Friday 29 Apr, 2011



It's 1983 and it's general election time in the UK. I'm on my way to work, and as I walk down the Holloway Road in north London, I notice a billboard poster for the recently formed Social Democratic Party (SDP)*. I grin with wicked intent as I realise the opportunity that sits staring accross at me above the traffic. The billboard, in black and white, consists of a central photo of the glorious ‘gang of four’ positioned in acres of white background space with the slogan, "At last there‘s another choice" running in a black strip along the bottom. An ingenious piece of marketing just crying out for a spot of citizen feedback. I decide in favour of the ‘broad daylight approach’. Half an hour of letrasetting, photocopying and cut and paste later, and I'm back at the billboard site with a friend. I've equipped myself with overalls, ladder, bucket and paste, and clutching my prepared “intervention” I set about my task with an adopted air of nonchalance which I hope will be interpreted as the sort of behavior that reflects involvement in legitimate activity. My friend is across the road with a camera to record the results which we suspect will not outlive the day. I've underestimated the necessary height. The ladder doesn't quite reach and so I can't position things where I had intended, but there's no time for perfection, I have to work quickly. 




 



 

Not a radical example of graphic design. Not a revolutionary political act. Just an irresistible impulse, a prank. But prank or otherwise, there is still a worthwhile tale of fitting form and content to be told. Graphic design has little to do with why an expensive media campaign object was ‘vandalised’. It was an individual political act, albeit minor. It was informed by a personal history of ideas and commitments without which nothing would have taken place. But although little is possible without ideas, they are not in themselves enough.


Instead it is in the way that ideas are conceptualised and expressed visually that gives them power - the 'how' rather than simply the 'why' or 'what'. And it's at this point that knowledge related to graphic design practice comes into play.

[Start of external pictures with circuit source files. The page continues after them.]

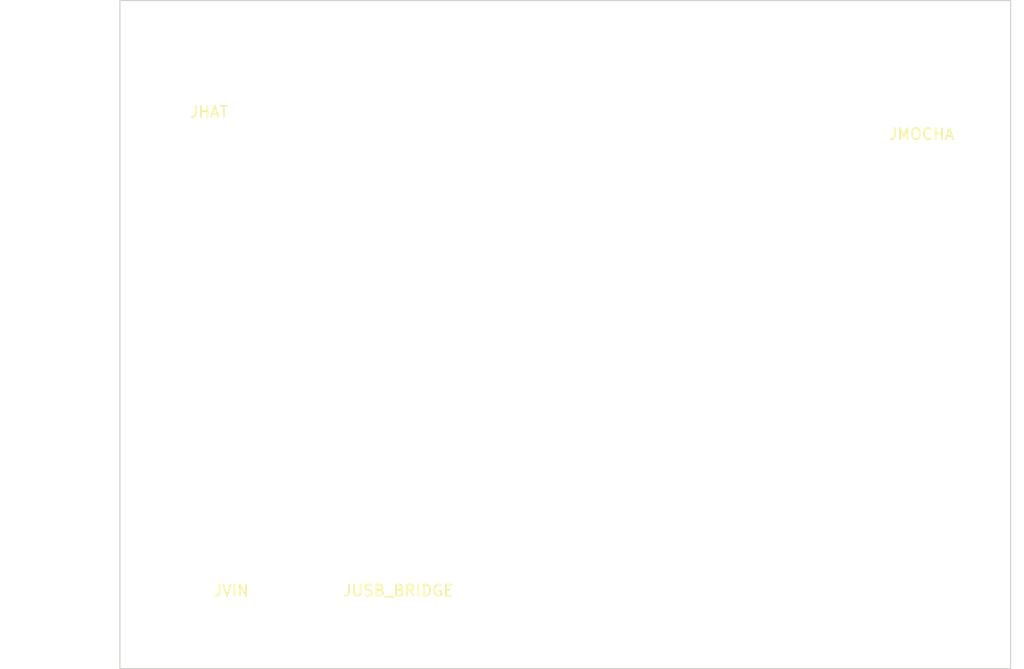
<source format=kicad_pcb>
(kicad_pcb (version 20211014) (generator "ChatGPT")
  (general (thickness 1.6))
  (paper "A4")
  (layers
    (0 "F.Cu" signal)
    (31 "B.Cu" signal)
    (32 "B.Adhes" user)
    (33 "F.Adhes" user)
    (34 "B.Paste" user)
    (35 "F.Paste" user)
    (36 "B.SilkS" user)
    (37 "F.SilkS" user)
    (38 "B.Mask" user)
    (39 "F.Mask" user)
    (40 "Dwgs.User" user)
    (44 "Edge.Cuts" user)
    (49 "F.Fab" user)
    (50 "B.Fab" user)
  )

  (gr_rect (start 0 0) (end 80.0 60.0) (layer "Edge.Cuts") (width 0.1) (fill none))

  (footprint "Connector_PinSocket_2.54mm:PinSocket_2x20_P2.54mm_Vertical" (layer "F.Cu") (at 10 10 90))
  (footprint "Connector_PinHeader_2.54mm:PinHeader_2x10_P2.54mm_Vertical" (layer "F.Cu") (at 70 12 270))
  (footprint "Connector_Molex:Molex_KK-254_AE-6410-02A_1x02_P2.54mm_Vertical" (layer "F.Cu") (at 10 55 0))
  (footprint "Connector_PinHeader_2.54mm:PinHeader_1x05_P2.54mm_Vertical" (layer "F.Cu") (at 25 55 0))
)
</source>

It's from the interest in visual languages and references that I drew my desire to craft my response; to not simply spray paint but to produce an intervention that was antithetic to the language with which the original had been constructed – thousands of pounds of ad agency fees, billboard site hire, large format screenprinting and political careerism versus a bit of letraset, photocopying, analogy to strip cartoons and an eye for the absurd. No direct political slogans either. Why exchange one monopoly of perception for another? Instead, just something to burst this design-engineered bubble of political confectionery masquerading as democratic choice. 

The Social Democratic Party (SDP) was a political party formed in 1981 (expired 1988) by four senior Labour Party 'moderates', (dubbed the 'Gang of Four') who broke away from the Labour Party. They were Roy Jenkins, David Owen, Bill Rodgers and Shirley Williams. They gained a popular reputation for the high opinion they seemed to have of themselves.